On June 29, 2016, the OECD published a memorandum titled Guidance on the Implementation of Country-by-Country (CbC) Reporting.

As described in the original press release, the OECD/G20 BEPS Project set out 15 key actions to reform the international tax framework and ensure that profits are reported where economic activities are carried out and value created. One of the main outcomes of that work has been the adoption of country-by-country reporting, under which MNEs will be required to provide aggregate information annually, in each jurisdiction where they do business, relating to the global allocation of income and taxes paid, together with other indicators of the location of economic activity within the MNE group. It will also cover information about which entities do business in a particular jurisdiction and the business activities each entity engages in.
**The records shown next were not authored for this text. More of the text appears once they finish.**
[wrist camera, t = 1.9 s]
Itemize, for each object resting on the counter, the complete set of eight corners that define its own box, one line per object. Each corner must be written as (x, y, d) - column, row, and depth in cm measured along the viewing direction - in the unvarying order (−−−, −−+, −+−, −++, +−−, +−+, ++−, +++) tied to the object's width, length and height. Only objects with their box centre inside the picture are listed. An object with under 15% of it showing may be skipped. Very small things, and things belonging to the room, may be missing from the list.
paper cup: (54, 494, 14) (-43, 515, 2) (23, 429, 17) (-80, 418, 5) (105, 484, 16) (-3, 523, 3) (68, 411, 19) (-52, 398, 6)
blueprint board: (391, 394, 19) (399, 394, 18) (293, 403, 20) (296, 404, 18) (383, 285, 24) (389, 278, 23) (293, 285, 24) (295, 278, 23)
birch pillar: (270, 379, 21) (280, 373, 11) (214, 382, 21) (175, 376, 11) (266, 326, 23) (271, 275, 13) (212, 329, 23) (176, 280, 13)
Following the endorsement of the BEPS Package by G20 Leaders in November 2015, the focus has now shifted to ensuring a consistent implementation, including of the new transfer pricing reporting standards developed under Action 13 of the BEPS Action Plan. To that aim, the guidance released by the OECD today sets out:

  • Transitional filing options for MNEs that voluntarily file in the Parent jurisdiction;
  • Guidance on the application of CbC reporting to investment funds;
  • Guidance on the application of CbC reporting to partnerships; and
  • The impact of exchange rate fluctuations on the agreed EUR 750 million filing threshold for MNE groups.
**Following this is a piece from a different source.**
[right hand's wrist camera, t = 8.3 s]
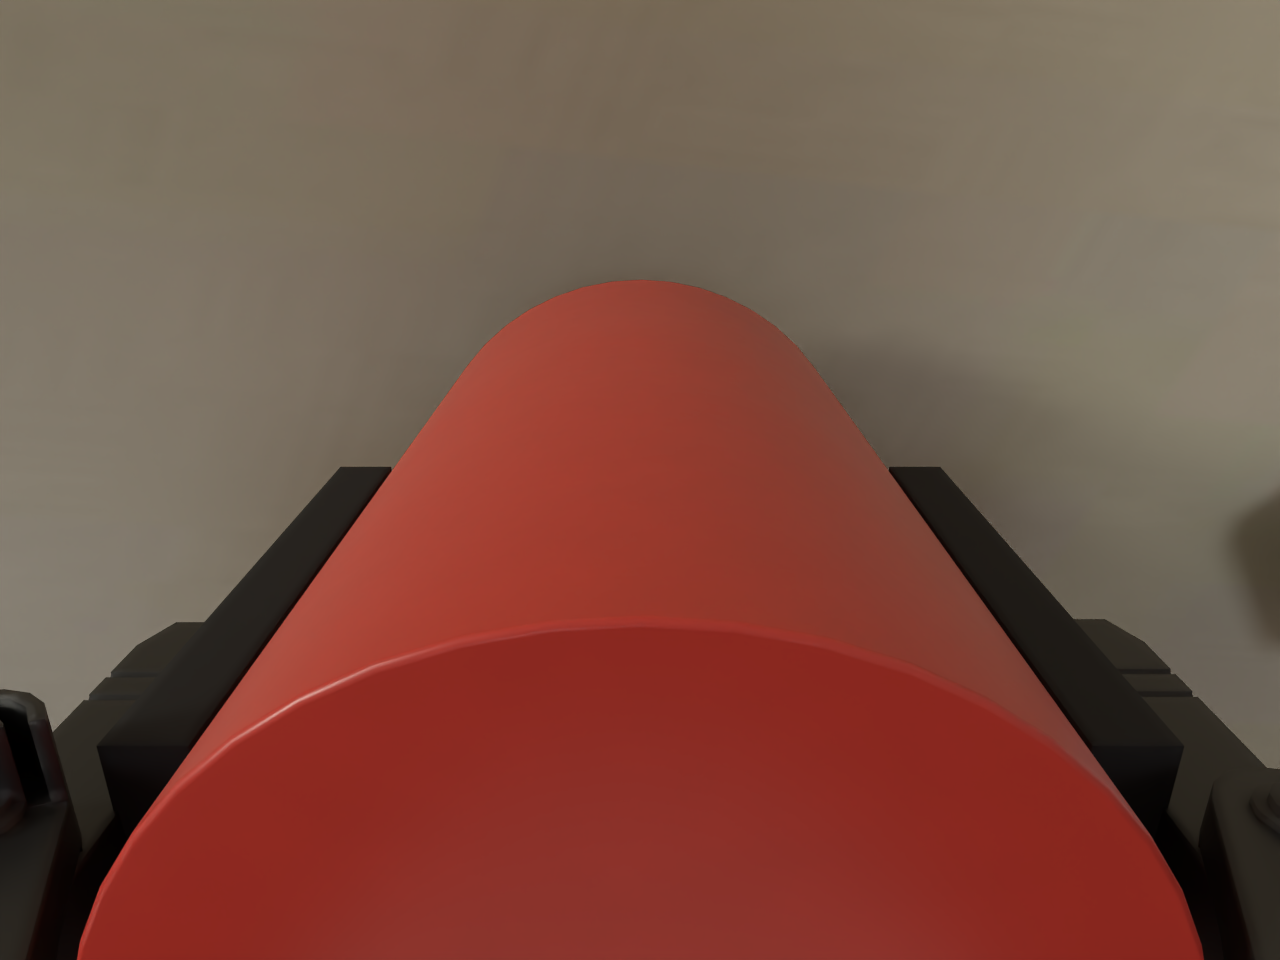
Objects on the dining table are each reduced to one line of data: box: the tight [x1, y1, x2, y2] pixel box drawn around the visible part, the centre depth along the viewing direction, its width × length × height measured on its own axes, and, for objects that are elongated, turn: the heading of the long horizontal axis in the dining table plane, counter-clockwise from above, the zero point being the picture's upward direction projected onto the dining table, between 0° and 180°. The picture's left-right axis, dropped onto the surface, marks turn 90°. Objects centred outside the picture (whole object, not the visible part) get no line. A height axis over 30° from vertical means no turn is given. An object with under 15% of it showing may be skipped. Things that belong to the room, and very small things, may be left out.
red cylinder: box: [77, 280, 1204, 960], centre depth 11 cm, size 7×7×11 cm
According to the related press release, the OECD will continue to support the consistent and swift implementation of CbC reporting to ensure a level playing field, but also provide certainty for taxpayers and improve the ability of tax administrations to use CbC reports in their risk assessment work. Where additional questions of interpretation arise and would be best addressed through common guidance, the OECD will endeavour to make this available.